(WHAT TO DO)
Will you write out all the entries below exactly?

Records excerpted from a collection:

◆ ◆ ◆ ◆ ◆ ◆ ◆

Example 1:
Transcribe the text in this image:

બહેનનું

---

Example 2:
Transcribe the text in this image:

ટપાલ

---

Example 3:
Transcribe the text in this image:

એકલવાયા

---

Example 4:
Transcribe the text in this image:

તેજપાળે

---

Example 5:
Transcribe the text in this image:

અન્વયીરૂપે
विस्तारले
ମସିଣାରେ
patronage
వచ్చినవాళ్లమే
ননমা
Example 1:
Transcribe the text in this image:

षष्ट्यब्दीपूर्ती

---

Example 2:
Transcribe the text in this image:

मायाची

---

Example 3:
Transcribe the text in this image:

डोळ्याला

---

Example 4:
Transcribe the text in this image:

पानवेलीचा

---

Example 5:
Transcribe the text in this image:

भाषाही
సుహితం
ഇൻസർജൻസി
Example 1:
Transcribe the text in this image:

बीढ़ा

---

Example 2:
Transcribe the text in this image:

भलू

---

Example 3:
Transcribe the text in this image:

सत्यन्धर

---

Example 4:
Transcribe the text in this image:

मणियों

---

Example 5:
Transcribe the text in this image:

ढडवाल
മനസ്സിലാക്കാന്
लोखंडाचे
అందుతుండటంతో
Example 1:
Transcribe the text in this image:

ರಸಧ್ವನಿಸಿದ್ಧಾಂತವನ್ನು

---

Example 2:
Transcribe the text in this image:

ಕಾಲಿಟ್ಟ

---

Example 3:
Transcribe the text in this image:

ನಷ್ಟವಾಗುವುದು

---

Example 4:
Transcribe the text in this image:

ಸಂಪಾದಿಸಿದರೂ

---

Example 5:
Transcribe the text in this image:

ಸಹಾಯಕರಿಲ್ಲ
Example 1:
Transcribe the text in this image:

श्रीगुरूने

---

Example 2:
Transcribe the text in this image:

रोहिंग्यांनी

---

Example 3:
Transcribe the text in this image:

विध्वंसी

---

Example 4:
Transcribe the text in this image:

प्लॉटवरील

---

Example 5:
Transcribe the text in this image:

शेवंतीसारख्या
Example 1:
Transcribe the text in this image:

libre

◆ ◆ ◆ ◆ ◆ ◆ ◆

(ANSWER SPACE)
Example 1:
Transcribe the text in this image:

બહેનનું

---

Example 2:
Transcribe the text in this image:

ટપાલ

---

Example 3:
Transcribe the text in this image:

એકલવાયા

---

Example 4:
Transcribe the text in this image:

તેજપાળે

---

Example 5:
Transcribe the text in this image:

અન્વયીરૂપે
विस्तारले
ମସିଣାରେ
patronage
వచ్చినవాళ్లమే
ননমা
Example 1:
Transcribe the text in this image:

षष्ट्यब्दीपूर्ती

---

Example 2:
Transcribe the text in this image:

मायाची

---

Example 3:
Transcribe the text in this image:

डोळ्याला

---

Example 4:
Transcribe the text in this image:

पानवेलीचा

---

Example 5:
Transcribe the text in this image:

भाषाही
సుహితం
ഇൻസർജൻസി
Example 1:
Transcribe the text in this image:

बीढ़ा

---

Example 2:
Transcribe the text in this image:

भलू

---

Example 3:
Transcribe the text in this image:

सत्यन्धर

---

Example 4:
Transcribe the text in this image:

मणियों

---

Example 5:
Transcribe the text in this image:

ढडवाल
മനസ്സിലാക്കാന്
लोखंडाचे
అందుతుండటంతో
Example 1:
Transcribe the text in this image:

ರಸಧ್ವನಿಸಿದ್ಧಾಂತವನ್ನು

---

Example 2:
Transcribe the text in this image:

ಕಾಲಿಟ್ಟ

---

Example 3:
Transcribe the text in this image:

ನಷ್ಟವಾಗುವುದು

---

Example 4:
Transcribe the text in this image:

ಸಂಪಾದಿಸಿದರೂ

---

Example 5:
Transcribe the text in this image:

ಸಹಾಯಕರಿಲ್ಲ
Example 1:
Transcribe the text in this image:

श्रीगुरूने

---

Example 2:
Transcribe the text in this image:

रोहिंग्यांनी

---

Example 3:
Transcribe the text in this image:

विध्वंसी

---

Example 4:
Transcribe the text in this image:

प्लॉटवरील

---

Example 5:
Transcribe the text in this image:

शेवंतीसारख्या
Example 1:
Transcribe the text in this image:

libre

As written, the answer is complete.